The 25 percent sales-tax break enjoyed by Oregon’s recreational cannabis consumers effectively ends Monday January 4, marking a new era in the state’s approach to marijuana.
The temporary, tax-free sale of recreational marijuana began in the Beaver State on Oct. 1 at the state’s medical marijuana dispensaries, which number over 250.
The tax is tied to preparations by the Oregon Liquor Control Commission — the state agency tasked with recreational marijuana regulations — to open stores throughout the state. Upon the opening of the recreational retail outlets licensed by the commission in late 2016, a permanent 17 percent sales tax will be imposed in the place of the 25 percent.
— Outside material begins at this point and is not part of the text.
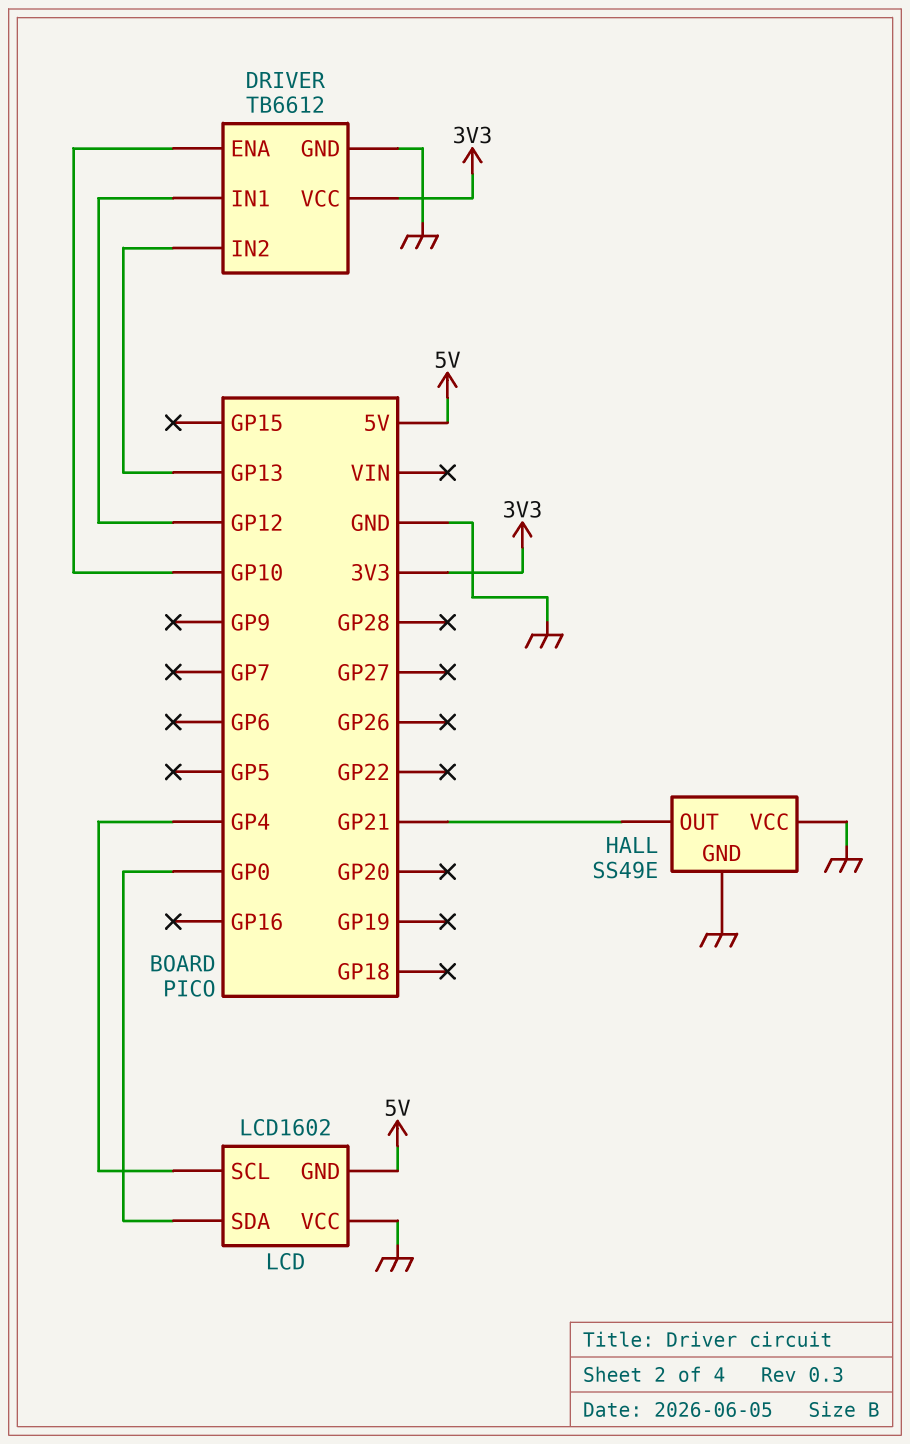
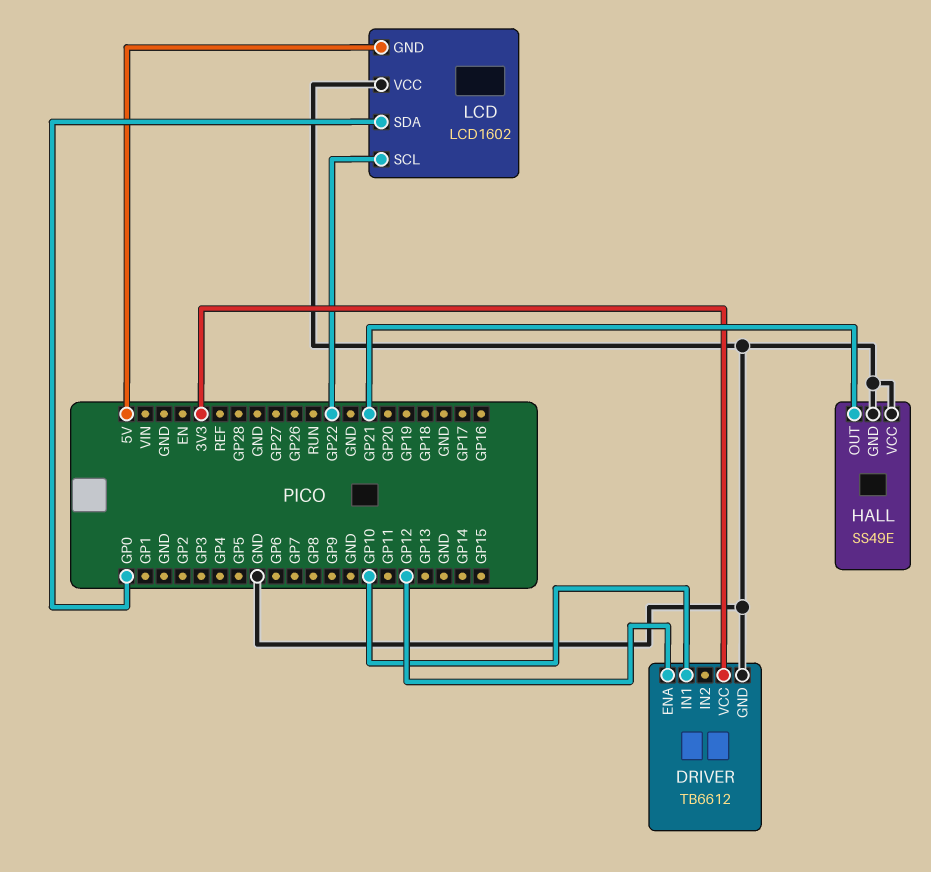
DRIVER pin ENA: GP10 -> GP12
DRIVER pin IN1: GP12 -> GP10
DRIVER pin IN2: GP13 -> none
LCD pin SCL: GP4 -> GP22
There are plans to make the year’s extra funds count. According to the Oregon Department of Revenue, the funds are to be allocated towards such initiatives as employee security training, increased use of security cameras, and new ventures dubbed “cash handling locations,” that would be prepared to accept large cash payments to the state. Most of the state’s transactions involving medical marijuana take place in cash, since the federal ban on recreational pot has led to many traditional banks steering clear of the state’s sanctioned retailers and growers.
According to Don Morse, owner of the Human Collective in Southwest Portland, the tax hike is unlikely to seriously affect most recreational consumers, or to have led to consumers stocking up on cheaper products ahead of the tax’s institution. This is because, unlike medical marijuana consumers, those purchasing recreational cannabis rarely buy it in large quantities.
“Every time you go to a liquor store, you don’t buy a whole case of something,”
Said Morse. “You buy a bottle.”
Morse does not believe consumers will be discouraged. In fact, he may run into a different problem, as the change will force him to keep large amounts of money on hand. “That is a lot of extra month to keep on hand,” he said.